She threw me a look, and I nodded.
It was wet and cold and had been wet and cold for months. Coffee was the only way to get through Oregon’s never-ending season of gloom, otherwise known as October to June. July couldn’t get here fast enough.
“I thought you weren’t going to do a sidewalk sale in January. In the middle of a storm,” I said.
“And I thought you were going on vacation.” He looked me over from head to foot, his clever eyes missing nothing. “Boo Boo. Are you okay? Are you and Ryder fighting? You got the pre-wedding blues? Talk to Uncle Crow.”
Nope. No way. Not going to discuss my love life with a trickster god.
“How about Uncle Crow tells me what he did with the traffic light?”
The corner of his mouth rose, and his eyes curved into crescents. “Why do you think I did anything with it?”
I waved a finger at the impromptu garage sale we were standing in the middle of. “You have a thing for selling off bits of Ordinary any chance you get.”
He made a sound and slapped his hand over his heart. “Wounded. You know I do just fine with the glass shop. This is only to drive traffic to my Blow Your Own Balls class.”
“Really wish you’d rename that thing.”
“No, you don’t.” He waggled his eyebrows, and he was so much my uncle in that moment, so much the man I’d known since I was a kid, that it was everything I could do not to laugh.
“Nice record collection.” Jean strolled over, balancing two Styrofoam cups and a brownie wrapped in a napkin. “Anything valuable?”
“Couple of them,” Crow said, much to the interest of the gray-haired woman who was following Jean back from the snack station and obviously eavesdropping. “If someone had a good eBay shop, they could turn a tidy profit.”
The woman stilled, then hurried back to retrieve her companion, a woman who could have been her sister.
“You sly dog, you,” Jean said, as she handed me one of the coffees. “Look at you driving up sales.
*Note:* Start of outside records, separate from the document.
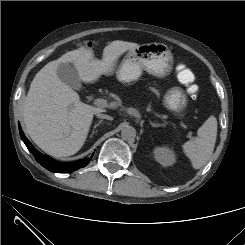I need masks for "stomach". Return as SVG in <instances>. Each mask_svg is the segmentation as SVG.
<instances>
[{"label":"stomach","instance_id":"obj_1","mask_svg":"<svg viewBox=\"0 0 245 245\" xmlns=\"http://www.w3.org/2000/svg\"><path fill=\"white\" fill-rule=\"evenodd\" d=\"M172 64L173 56L167 45L157 42L146 43L126 53L116 76L123 83L138 80L143 71L163 78L170 73ZM164 103L170 110L180 112L186 106V97L179 88H172L165 95Z\"/></svg>","mask_w":245,"mask_h":245}]
</instances>
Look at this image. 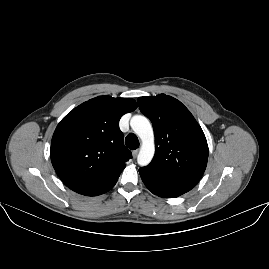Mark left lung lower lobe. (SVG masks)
I'll return each instance as SVG.
<instances>
[{"label":"left lung lower lobe","instance_id":"1","mask_svg":"<svg viewBox=\"0 0 269 269\" xmlns=\"http://www.w3.org/2000/svg\"><path fill=\"white\" fill-rule=\"evenodd\" d=\"M142 181L146 185V187L153 193L163 198H175L178 197L193 187L196 184L165 179L161 177H157L151 174L144 172L143 170H139Z\"/></svg>","mask_w":269,"mask_h":269}]
</instances>
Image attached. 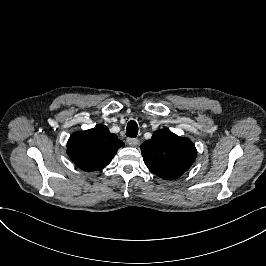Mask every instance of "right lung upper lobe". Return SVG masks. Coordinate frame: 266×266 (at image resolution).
Masks as SVG:
<instances>
[{
  "label": "right lung upper lobe",
  "mask_w": 266,
  "mask_h": 266,
  "mask_svg": "<svg viewBox=\"0 0 266 266\" xmlns=\"http://www.w3.org/2000/svg\"><path fill=\"white\" fill-rule=\"evenodd\" d=\"M120 147H124V143L117 135L100 125L73 133L68 141L67 154L80 169L96 171L108 165Z\"/></svg>",
  "instance_id": "obj_1"
}]
</instances>
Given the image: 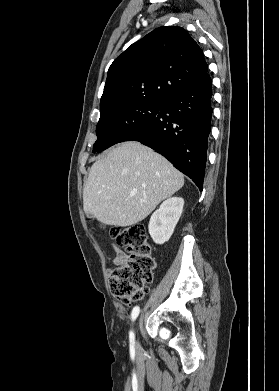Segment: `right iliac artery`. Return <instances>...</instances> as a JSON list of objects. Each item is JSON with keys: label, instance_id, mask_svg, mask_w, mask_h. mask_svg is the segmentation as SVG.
<instances>
[{"label": "right iliac artery", "instance_id": "obj_1", "mask_svg": "<svg viewBox=\"0 0 279 391\" xmlns=\"http://www.w3.org/2000/svg\"><path fill=\"white\" fill-rule=\"evenodd\" d=\"M139 312H140L139 307L135 306L132 310V313H131L132 321H134L137 318V316L139 315ZM130 345L134 346V333L132 331H130Z\"/></svg>", "mask_w": 279, "mask_h": 391}]
</instances>
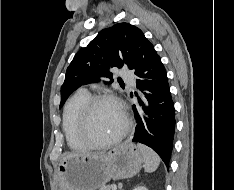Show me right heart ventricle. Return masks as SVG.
I'll list each match as a JSON object with an SVG mask.
<instances>
[{
	"instance_id": "1",
	"label": "right heart ventricle",
	"mask_w": 234,
	"mask_h": 190,
	"mask_svg": "<svg viewBox=\"0 0 234 190\" xmlns=\"http://www.w3.org/2000/svg\"><path fill=\"white\" fill-rule=\"evenodd\" d=\"M89 97L87 91L79 90L71 96L64 108L63 131L68 146L75 151H84L89 148L79 135L80 113Z\"/></svg>"
}]
</instances>
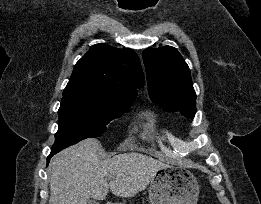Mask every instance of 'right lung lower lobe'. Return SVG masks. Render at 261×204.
<instances>
[{
    "label": "right lung lower lobe",
    "mask_w": 261,
    "mask_h": 204,
    "mask_svg": "<svg viewBox=\"0 0 261 204\" xmlns=\"http://www.w3.org/2000/svg\"><path fill=\"white\" fill-rule=\"evenodd\" d=\"M57 152H59L58 150H52L51 149V153H50V155L48 156V158H47V162L49 163V160H50V158L54 155V154H56Z\"/></svg>",
    "instance_id": "right-lung-lower-lobe-1"
}]
</instances>
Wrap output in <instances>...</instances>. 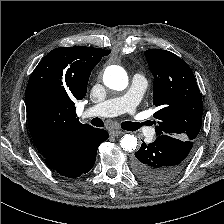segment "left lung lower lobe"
<instances>
[{"instance_id": "obj_1", "label": "left lung lower lobe", "mask_w": 224, "mask_h": 224, "mask_svg": "<svg viewBox=\"0 0 224 224\" xmlns=\"http://www.w3.org/2000/svg\"><path fill=\"white\" fill-rule=\"evenodd\" d=\"M194 141L159 135L150 144L143 143L132 161L134 173L143 181L164 184L184 168Z\"/></svg>"}]
</instances>
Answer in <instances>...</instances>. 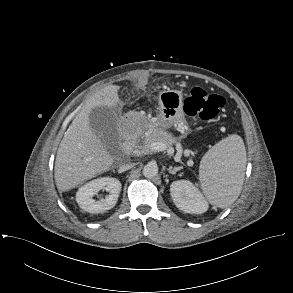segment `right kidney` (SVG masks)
Listing matches in <instances>:
<instances>
[{
  "label": "right kidney",
  "mask_w": 293,
  "mask_h": 293,
  "mask_svg": "<svg viewBox=\"0 0 293 293\" xmlns=\"http://www.w3.org/2000/svg\"><path fill=\"white\" fill-rule=\"evenodd\" d=\"M102 189L109 194L105 198L96 201L93 196ZM120 191L121 183L118 179L110 177L97 178L79 188L76 193V201L80 208L86 212L103 213L116 205Z\"/></svg>",
  "instance_id": "right-kidney-1"
}]
</instances>
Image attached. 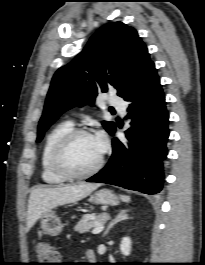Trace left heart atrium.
I'll list each match as a JSON object with an SVG mask.
<instances>
[{"label": "left heart atrium", "mask_w": 205, "mask_h": 265, "mask_svg": "<svg viewBox=\"0 0 205 265\" xmlns=\"http://www.w3.org/2000/svg\"><path fill=\"white\" fill-rule=\"evenodd\" d=\"M95 141L97 143V146L99 148V151L103 153L106 149V139L103 134L99 133L95 137Z\"/></svg>", "instance_id": "1"}]
</instances>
Now I know why you put up a whale tent.”
“Oh?” Crow asked, all innocence.
Jean nodded. “They’re buying this stuff hook, line, and sinker.”
“Delaney,” Crow said, “your sister is making me look bad in front of customers.”
“By telling the truth?” I said sweetly. “Also, we’re not customers.”
Crow scoffed, but I was paying more attention to the ladies who had pounced on the boxes of records and started flipping.
“Jim Croce!” the eavesdropper shouted to the other.
“What?”
“Bad Bad Leroy Brown!”
“I have cream for that!”
“Time in a Bottle!”
“Oh, no, dear. You don’t want to put it down there!”
“Croce! Croce!”
“Well, what I do with my crotchy is none of your business.”
“No. The songs! Jim Croce!” She waved the album at her friend who gasped.
“The record player!” Two gray heads swiveled, their eyes glittering with Black Friday glee.